====== SELECTED EXCERPT

Meet the Artist in Residence: Zoey Murphy Houser

Zoey Murphy Houser is one of the current artists in residence at Main Street Arts.  She will be working out of one of the studio spaces during the month of March. We asked Zoey a couple questions about her work and studio practice.

Zoey with her Patchwork Animals

Zoey with her Patchwork Animals


Q: Tell us about your background:

I was raised (and still live) in a village called Newark in the Finger Lakes, about 12 minutes from Main Street Arts. My mom gave me an art easel and Legos as my first toys as a kid — she has a picture of me painting when I was two, and she says she knew I was an artist by then. Throughout my high school years my main mediums were drawing, painting, and photography, however my preferred medium became clay while attending Alfred University, where I obtained my BFA with a minor in art history.

Zoey painting at age 2

Zoey painting at age two

I’m currently teaching art part-time and volunteering at Bridges for Brain Injury where I’m the art project head. I’m also volunteering alongside Wildlife Defenders where I help handle and take care of various animals including a wallaby, a dingo, ring-tailed lemurs, a lynx, a red fox, and a coyote.

Zoey with Cash the Lynx

Zoey with Cash the lynx


Q: How would you describe your work? 
My preferred medium is clay. I love the tactility of creating with a medium that I can handle with my hands without always having a tool as a mediator. Currently I am working on what I call “Patchwork Animals,” inspired by my childhood collection of well-loved stuffed animals which instilled in me a love for the real-life creatures they represented. I am equally inspired by images of animals I encounter — a dog wearing a lion’s mane, a seal snuggling a small stuffed animal seal, a hedgehog with a strawberry on its head, baby bats wrapped in blankets, my own dog carrying a mini tire around her nose… peculiar creatures doing absurdly-adorable things make me surge with creative energy (and cute aggression).

Zoey with her Patchwork Elephant

Zoey with her Patchwork Elephant


Q: What is your process for creating a work of art?
I have a stash of animal images and videos I reference to sketch and get inspired by. When I begin my sculptures I’ll occasionally have a quick sketch or detailed drawing of what I want to create but this isn’t always the case. Usually I focus first on the clay body in front of me, trusting my hands to build what I am consciously and unconsciously creating. Molding, pressing and “stitching” each clay animal together results in the form taking on a life of its own.

Lemur Patchwork Animal Drawing

Lemur patchwork animal drawing


Q: What are your goals for this residency?
My goal is to create multiple patchwork animal sculptures that tap into playful oddity. I intend to expand upon various aspects of my animals: their size, texture, color, how they interact with one another, and how those interactions impact the viewer. I want to experiment with their postures and expressions to accentuate their life-like existence while also provoking the viewer to reminisce on the innocence of childhood.

============

### [WRITTEN INSTRUCTION 1]
Answer these about the Zoey Murphy Houser interview:
(a) At which university did she earn her BFA?
(b) During which month will she be working in a studio space at Main Street Arts?
(c) What role does she hold at Bridges for Brain Injury?
### [WRITTEN INSTRUCTION 2]
Reproduce word for word a passage from the Zoey Murphy Houser interview, beginning at the words "Zoey Murphy Houser is" and stopping after "in art history.".
### [WRITTEN INSTRUCTION 3]
Write the next part of the Zoey Murphy Houser interview, starting after its last sentence.

====== PROVIDED DATA

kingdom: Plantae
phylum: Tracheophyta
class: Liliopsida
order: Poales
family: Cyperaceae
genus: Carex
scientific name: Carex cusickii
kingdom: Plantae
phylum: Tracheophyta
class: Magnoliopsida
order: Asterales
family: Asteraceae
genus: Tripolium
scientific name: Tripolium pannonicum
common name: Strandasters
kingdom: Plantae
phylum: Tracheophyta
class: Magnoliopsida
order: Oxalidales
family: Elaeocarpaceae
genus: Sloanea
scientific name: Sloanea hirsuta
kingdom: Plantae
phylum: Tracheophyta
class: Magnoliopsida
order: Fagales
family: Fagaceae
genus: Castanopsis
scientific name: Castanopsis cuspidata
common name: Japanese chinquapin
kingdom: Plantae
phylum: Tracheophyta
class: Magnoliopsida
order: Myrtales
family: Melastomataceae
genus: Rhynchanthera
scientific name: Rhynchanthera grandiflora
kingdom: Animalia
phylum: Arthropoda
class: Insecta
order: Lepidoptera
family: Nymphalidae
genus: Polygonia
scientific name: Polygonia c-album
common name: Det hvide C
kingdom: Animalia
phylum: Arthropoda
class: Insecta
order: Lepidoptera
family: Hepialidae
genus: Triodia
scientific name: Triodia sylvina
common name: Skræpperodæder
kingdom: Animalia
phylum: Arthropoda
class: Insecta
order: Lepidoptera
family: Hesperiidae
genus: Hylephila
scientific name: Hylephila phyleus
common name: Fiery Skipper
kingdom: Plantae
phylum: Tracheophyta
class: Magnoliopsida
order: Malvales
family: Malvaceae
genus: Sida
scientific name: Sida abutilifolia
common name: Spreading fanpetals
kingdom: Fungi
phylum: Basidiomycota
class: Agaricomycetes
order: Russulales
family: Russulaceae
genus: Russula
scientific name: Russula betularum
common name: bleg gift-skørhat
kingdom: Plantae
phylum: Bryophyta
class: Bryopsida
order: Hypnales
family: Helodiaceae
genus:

============

### [FINAL RESULT 1]
(a) Alfred University
(b) March
(c) Art project head

### [FINAL RESULT 2]
Zoey Murphy Houser is one of the current artists in residence at Main Street Arts.  She will be working out of one of the studio spaces during the month of March. We asked Zoey a couple questions about her work and studio practice.

Zoey with her Patchwork Animals

Zoey with her Patchwork Animals


Q: Tell us about your background:

I was raised (and still live) in a village called Newark in the Finger Lakes, about 12 minutes from Main Street Arts. My mom gave me an art easel and Legos as my first toys as a kid — she has a picture of me painting when I was two, and she says she knew I was an artist by then. Throughout my high school years my main mediums were drawing, painting, and photography, however my preferred medium became clay while attending Alfred University, where I obtained my BFA with a minor in art history.

### [FINAL RESULT 3]
Q: Do you collect anything?
Whenever I go on an adventure (whether that be out of the country, out of state, out of town, or simply out of my house), I tend to find and press flowers to later stick into handmade books. I also collect stones, seashells, sea and lake glass, sand and dirt, and little bones when I can find them. The idea of “collections” is one of the four roots that feed my art forms.

Pressed Flower from Brasil

Pressed flower from Brazil

Pressed flower from Brazil

Pressed flower from Brazil

Pressed flower from Rio de Janeiro, Brazil

Pressed flower from Rio de Janeiro, Brazil

Q: Who is your favorite artist?
Vincent Van Gogh has always been my favorite artist; I resonate with his paintings – his urgency to lay down paint, his shameless textures and colors used to express his inner soul, and the whimsical, dream-like state he was able to communicate through his work instilled in me an indescribable connection.

My other favorite artist is Keith Schneider, whose assemblage-characters have given me ideas on how to patch my own sculptures together.

Q: Who inspires you?
LAIKA Productions has fascinated me for years. Their movie Coraline has had a huge impact on my work – the dolls, the parallel “other” world and its peculiar essence, the color scheme throughout the movie, the music… everything about it inspires me. I keep a copy of it in my studio – I’ll often have it playing while I’m working.

A Woven Paradox, BFA Thesis Exhibition

A Woven Paradox, BFA Thesis Exhibition

Q: What advice would you give to other artists?
Van Gogh has a quote that I live, breathe, and create by: “It is good to love many things, for therein lies the true strength, and whosoever loves much, performs much, and can accomplish much, and what is done in love is well done.”

This ties into the modern Greek word “meraki,” which is the soul, creativity, or love put into something; the essence of yourself that is put into your work.

Essentially: your best work is done in love.

Q: What was your experience like at art school?
I was perpetually inspired by classmates and grad students at Alfred University. Much of my BFA thesis exhibition, A Woven Paradox, was based off of my friends – their mannerisms and outfits were so wonderfully strange, I just had to make sculptures to honor them.

Val and Steph, Ceramic Sculptures

Val and Steph, Ceramic Sculptures

Q: What is the most useful tool in your studio?
Art school taught me that my most useful tool is myself. Other necessities include (and not limited to): friends that make you laugh (and stay sane), a sign that reads: “remember to eat!” and coffee. Lots of coffee.

Zoey in Freshman Year Foundations

Zoey in freshman year foundations

Q: What’s next for you?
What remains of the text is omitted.